More worrying, perhaps, are Gen. Nicholson's comments. Serving as deputy to a Dutch commander in the south, Gen. Nicholson sounds as if he's the boss. "If we're going to win," he says, "we have to fight this war differently. ... We've had a stovepiped approach to combat and to development, too. All that has to change." With the Dutch in Uruzgan, the British in Helmand and the Canadians in Kandahar all taking their own approach to combat and reconstruction, the Americans believe, there was a complete lack of co-ordination. "It's a totally dysfunctional way of fighting a war," another American officer told the Post. "You've got each of these guys doing their own thing in their provinces with very little co-ordination."

Gen. Nicholson clearly sees it as his task to achieve this co-ordination, to secure "a coherent regional plan for victory, not a bunch of national plans for victory." But he does not want to "demand" - in Mr. Chandsrasekaran's phrase - that the allies scrap their individual approaches. Instead, he is aiming for a regional development scheme that would spend $700-million on big projects. None of the allies are happy with the heavy-handed American approach, but all recognize that, whatever the official command structure in the south, the Americans, soon to put 17,000 more troops into Afghanistan, control the agenda. They will fight the war their way [emphasis added].

So what does this mean for Canada's Afghan commitment? First, it means the U.S. Army will soon be directing the battle against the Taliban and the counternarcotics fight in Kandahar. The Canadians' ability to determine their own approach will be seriously constrained, if not completely subordinated to American direction. Second, it means the "stovepiped" approach to combat and development will disappear, assuming that Gen. Nicholson gets his way. And he probably will. Reconstruction and the battle against the insurgents will be more closely integrated.
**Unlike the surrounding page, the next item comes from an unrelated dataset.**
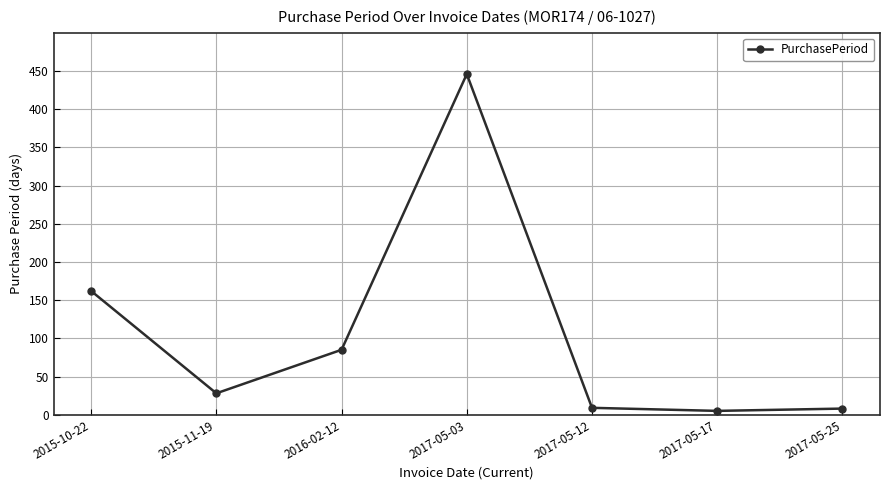

What position from the right is 2016-02-12?

5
These U.S. plans are not foolish. Almost every Afghanistan watcher recognizes that the International Security Assistance Force command structure is a jerry-built house that must go if the war is to be won. But what will the response in Canada be to its soldiers serving under American command? Not good [emphasis added]. And how will Parliament react to tighter links between combat and development, something hitherto anathema to the Liberals, NDP and Bloc Québécois? This may be the issue that brings down the minority government.
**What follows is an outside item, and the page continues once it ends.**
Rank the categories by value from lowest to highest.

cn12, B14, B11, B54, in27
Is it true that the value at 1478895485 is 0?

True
In other words, there are certain to be more heated debates about Afghanistan in the coming months. The arrival of more American forces will almost certainly lead the Taliban to ramp up attacks in the south, and the casualties may be heavy. And the insurgents, alarmingly well-briefed on the political weak points of NATO's members, will certainly focus on the Canadian and Dutch forces [seen as the weak links].

Canadians at home and in the field need to be aware they will be tested. So, too, do the Americans, who might consider developing a more subtle approach at bringing their allies along with them [emphasis added].
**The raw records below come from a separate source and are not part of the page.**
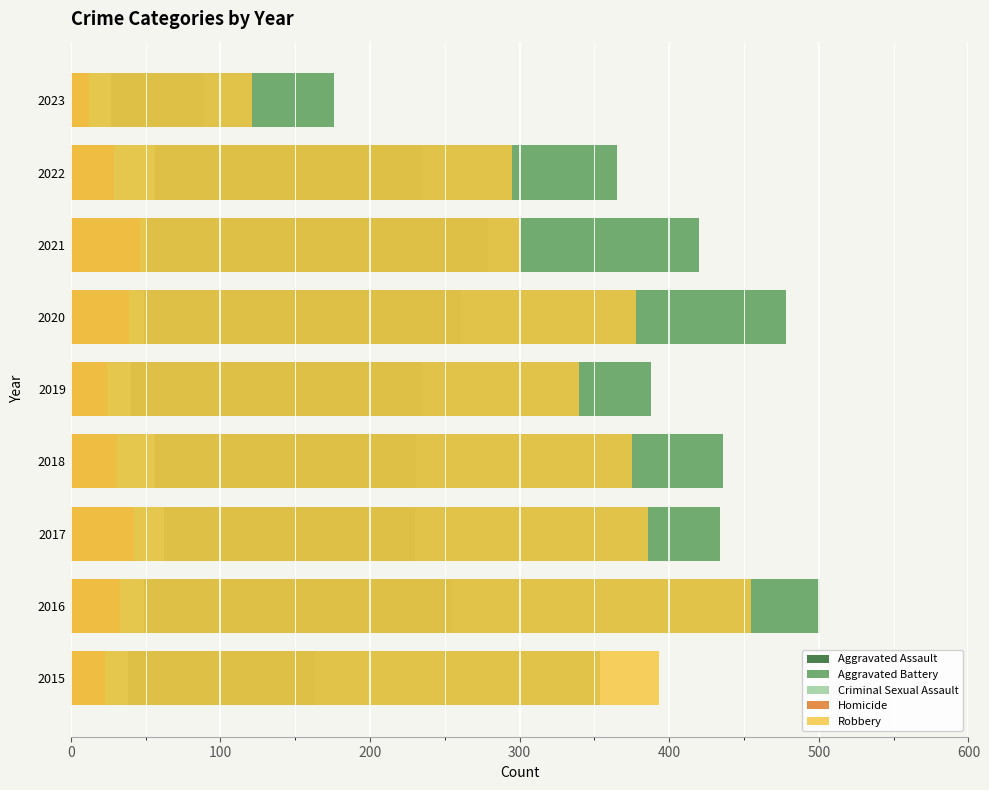

Reading left to right, extract all data points from this chart.

Aggravated Assault: 163	255	230	231	235	261	279	235	89
Aggravated Battery: 354	501	434	436	388	478	420	365	176
Criminal Sexual Assault: 38	49	62	56	40	49	50	56	27
Homicide: 23	33	42	31	24	39	46	29	12
Robbery: 393	455	386	375	340	378	300	295	121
J.L. Granatstein is a senior research fellow at the Canadian Defence and Foreign Affairs Institute.
Update considerations: In the view of a knowledgeable Canadian, two things are especially important to improve the international effort in Afstan:

1) A civilian with real authority to shape the overall strategy and the implementation of the whole range of international actions--a Paddy Ashdown type, not the relatively ineffective Kai Eide:

2) Unity of military command (which the US looks well on the way to making a fait accompli in the south). And the Americans essentially already run the other main combat area, Regional Command East--more here.

Maybe what will eventuate is that RCs South and East become US-run combat areas, formally or informally, with ISAF remaining in charge of the comparatively stable north and west.